L’oro azzera i rialzi segnati da inizio anno con il 9/o calo consecutivo, che vede il metallo prezioso lasciare sul campo l’8,4% a 4.254 dollari l’oncia, dopo essere sceso quasi fino a 4.100 dollari. Per il metallo prezioso si tratta del maggior calo settimanale dal 1983, dovuto ai rischi inflattivi legato alla guerra in Medio Oriente scatenata da Usa e Israele e dalle conseguenti attese di rialzi dei tassi di interesse da parte delle banche centrali.
Analogo il discorso per l’argento, che lascia sul campo il 10,7% a 63,9 dollari l’oncia.
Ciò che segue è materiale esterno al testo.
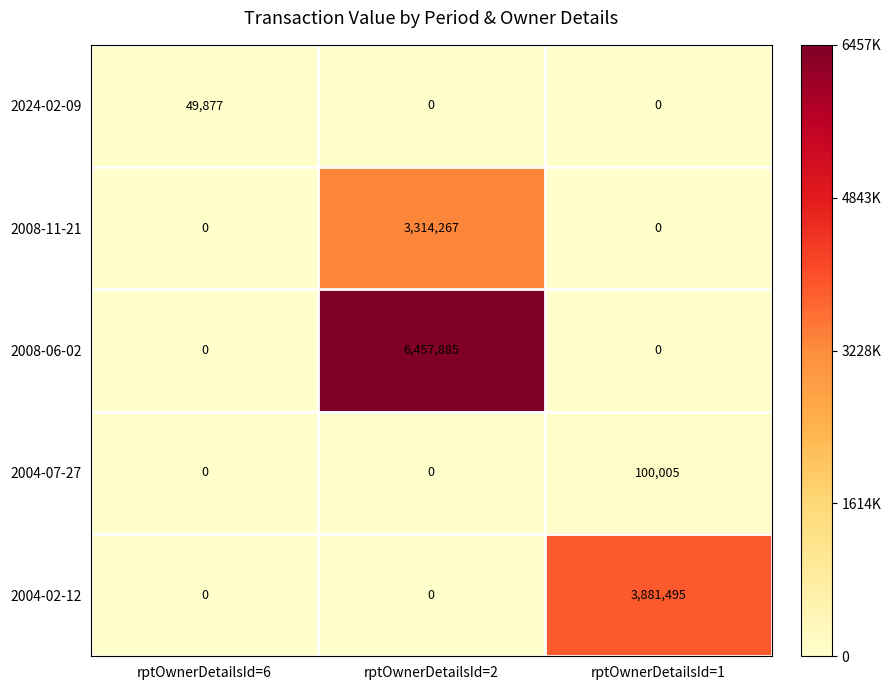

At which category is the sum across all series the highest?

rptOwnerDetailsId=2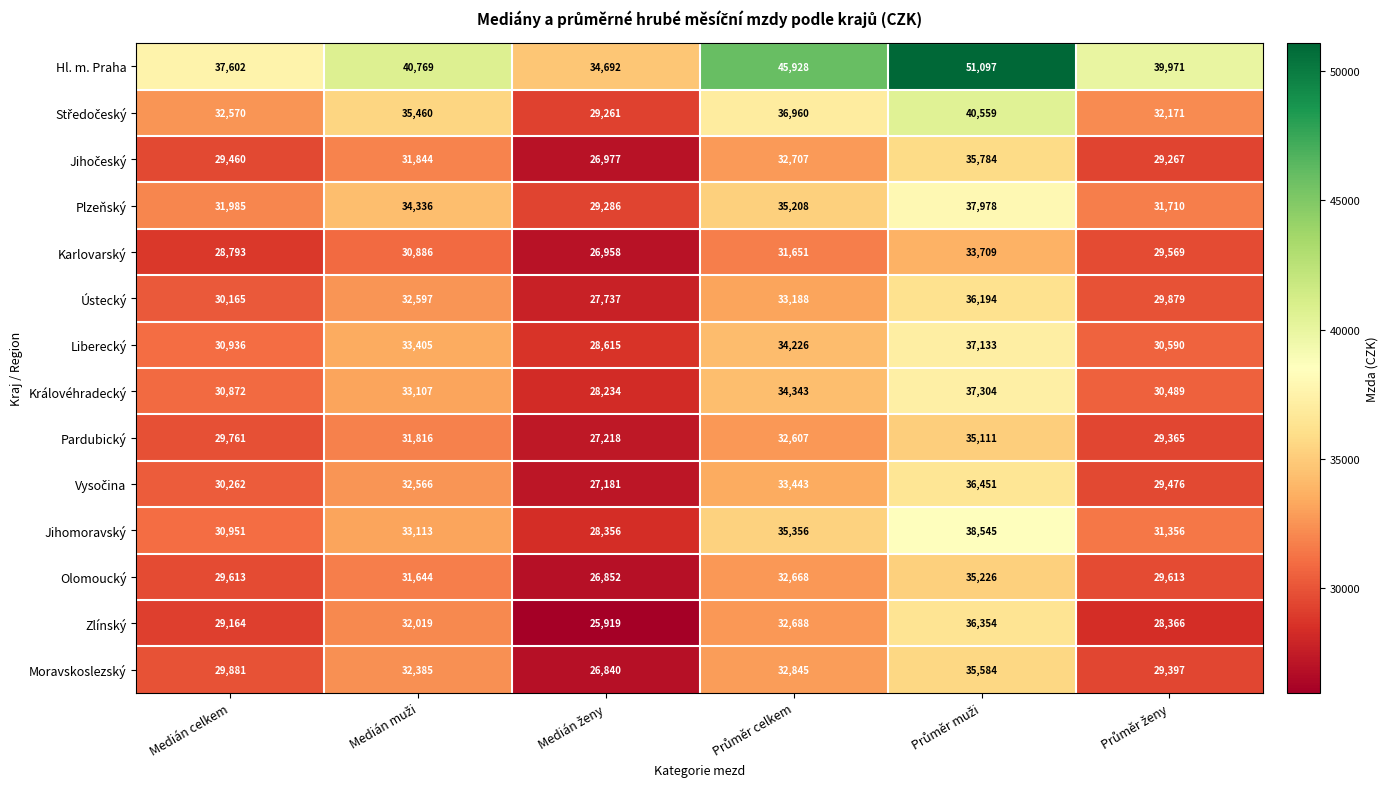

Which series has the largest total across all categories?

Hl. m. Praha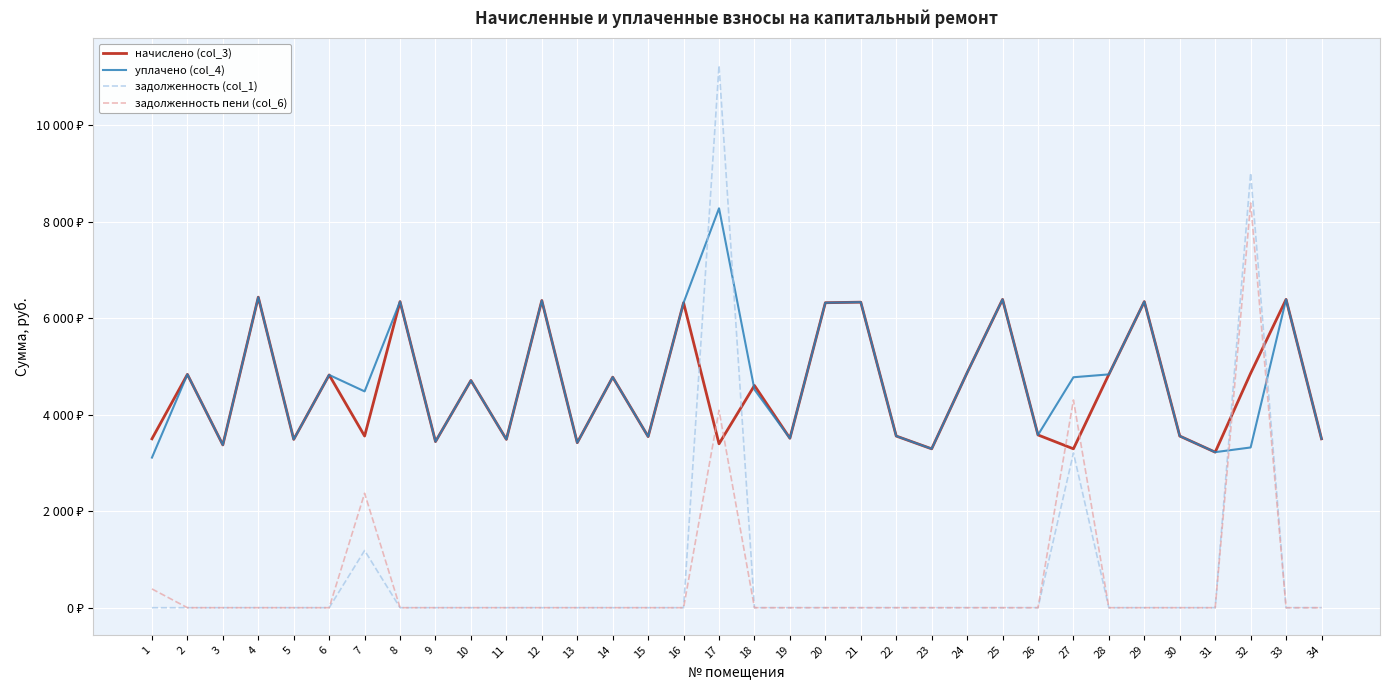

Does the chart have visible grid lines?

Yes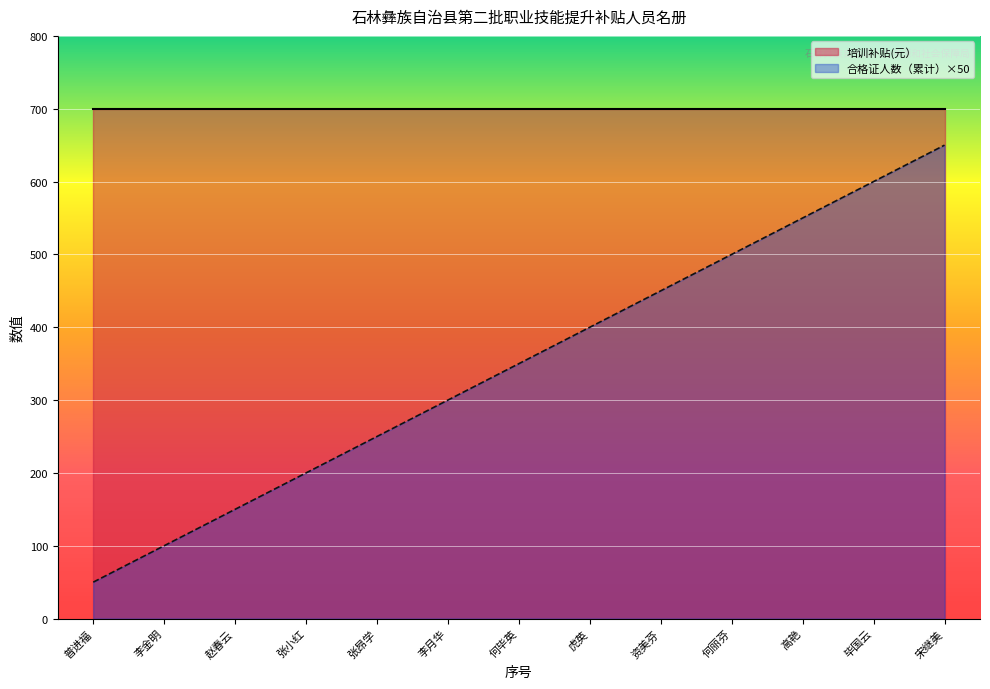

At which label is the value closest to 350?

何毕英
Secondo Johan Jooste, amministratore delegato del gestore patrimoniale singaporiano Pangaea Wealth, che ha parlato con l’agenzia Bloomberg, “l’oro oggi ha un problema di liquidità”. A suo dire la corsa a vendere è dovuta alla necessità degli investitori di “fare cassa” e non sono da escludere ulteriori ridimensionamenti se la guerra dovesse continuare. “Non è la prima volta che l’oro scende così tanto di prezzo – commenta un gestore di Ubs – ma non lo ha mai fatto così in fretta”. Un crollo direttamente proporzionale con il balzo segnato dal greggio, giunto ai massimi dal giugno del 2022, che segue di poche settimane il massimo di 5.595 dollari l’oncia, con un calo pari al 24% circa.
Secondo il responsabile Materie Prime di Bnp David Wilson, “l’attuale shock macro-economico ha alcuni precedenti”. In particolare trova riscontri nei “precedenti 3 cicli macroeconomici del 2008, del 2020 e del 2022″. A sui dire in tutti e tre i casi ” l’oro è inizialmente caduto come reazione del mercato al notizie più allarmanti, portando gli investitori a vendere lingotti per acquistare dollari”. Tuttavia, osserva Wilson, tutti e tre i periodi di crisi sono stati seguiti da altrettanti “rally consistenti” del metallo prezioso.
A fronte delle attuali vendite non manca chi già oggi acquista e a farlo sono i fondi speculativi (hedge fund) e altri speculatori che hanno incrementato le loro posizioni lunghe sull’oro, portandole sui massimi delle ultime 7 settimane proprio lo scorso 17 marzo. Un dato che si evince dai dati settimanali pubblicati dall’agenzia Usa Cftc (Commodity Futures Trading Commission) che regola e supervisiona i mercati dei derivati, inclusi i futures, le opzioni e gli swap.